Mais plus sûrement, dans l’entourage d’Alexeï Navalny et dans l’éditorial du Washington Post, la vraie motivation de cet empressement judiciaire ne fait guère de doute : ce qui gênait le Kremlin chaque jour un peu plus, c’était le travail fait sur le terrain par les militants pour organiser un vote utile aux élections prévues pour septembre, favoriser le report de toutes les voix de l’opposition sur le candidat dans chaque circonscription qui aura le plus de chance de battre celui du parti présidentiel. Ce travail-là a déjà commencé à porter ces fruits et à fragiliser le camp du Kremlin lors d’élections locales précédentes. On sent aussi ses effets dans les derniers sondages ; il fallait donc agir vite, quitte à adopter, comme l’écrit The Washington Post « des mesures répressives plus sévères et radicales que tout ce que l’on avait pu voir en Russie depuis la chute de l’Union soviétique« .  
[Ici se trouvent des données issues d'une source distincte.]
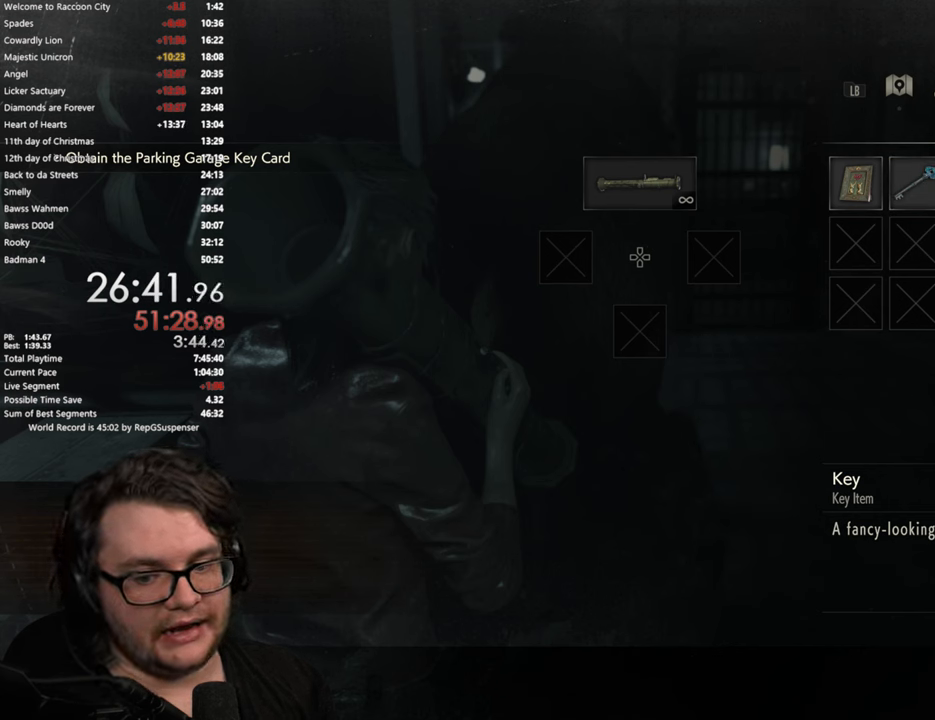
{"buttons": [], "left_stick": "center", "right_stick": "center", "button_events": []}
Ce mouvement répressif ne se limite pas au réseau Navalny. Il y a aussi, constate le Post, un volet de censure médiatique contre les derniers tenants d’un journalisme indépendant du Kremlin en Russie : la radio financée par les Etats-Unis Radio Free Liberty et le site d’info hébergé en Lettonie Meduza viennent de se voir obligés d’accompagner toute publication d’un message indiquant qu’ils sont des « agents de l’étranger« . 

Radio Free Liberty a décidé de refuser cette obligation, mais encourt pour cela des centaines de millions de roubles d’amendes chaque année. Meduza n’a pas les moyens de se permettre cette désobéissance, alors le petit média a publié un article ce lundi pour expliquer à ses lecteurs ce qu’être considéré comme un agent de l’étranger veut dire, en terme de contraintes légales qui au final risquent fort de paralyser le travail de la rédaction, pour au final lui coûter la vie. L’article commence sur une tonalité ironique, bravache, mais ne cache pas son inquiétude au lecteur, son incertitude sur l’avenir du journal. Il nous faudrait un miracle pour survivre, nous ne vous promettons rien mais nous vous tiendrons au courant, voilà les derniers mots signés d’Ivan Kolpakov, rédacteur en chef de Meduza.io.  

Dans la presse britannique, un Boris Johnson fragilisé par des fuites venues de son entourage.

Il y a un « chatty rat« , une petite souris un peu trop bavarde au 10 Downing Street, et ses révélations commencent vraiment à faire du tort au Premier ministre. Après l’épisode du bureau de Boris Johnson rénové à grands frais et avec l’argent du Parti conservateur, affaire révélée par l’ancien conseiller tombé en disgrâce Dominic Cummings, voici une autre indiscrétion qui s’étale en Une de tous les quotidiens outre-Manche : BoJo aurait déclaré, en septembre dernier, qu’il « préférait que la pandémie de Covid-19 s’emballe et que les corps de ses victimes s’empilent par milliers » plutôt que de devoir décréter un nouveau « fucking lockdown« , un second confinement… Ce qu’il fera finalement, contraint et forcé, début janvier.   

La phrase, forcément, a choqué, le Premier ministre a dû la démentir personnellement ce lundi… Mais entre-temps, d’autres sources internes au 10 Downing Street l’ont confirmées à la BBC et à ITV

Résultat : « Boris Johnson est dans les cordes« , tel un boxeur en difficulté, selon la Une du Daily Mail, « BoJo a le feu aux fesses« , pour le dire dans ce langage imagé cher au Star ; il est « sous pression » même dans son propre camp, affirme The Guardian… Quand The Independent s’interroge très sérieusement sur les dégâts politiques que toutes ces révélations vont avoir sur l’avenir politique du cher du gouvernement. 

En tous cas, il donne l’image d’un homme qui ne tient plus ses équipes, pas plus que ses propres emballements (d’ailleurs selon Alex Massie, du magazine The Spectator, « au fond, personne ne doute que le bouillonnant BoJo ait prononcé cette phrase qui lui ressemble tant »). Quant à son ancien conseiller de l’ombre Dominic Cummings, il semble avoir juré la perte de son ancien patron, alerte Sean O’Grady de The Independent… pour qui l’heure de la vengeance a bel et bien sonné.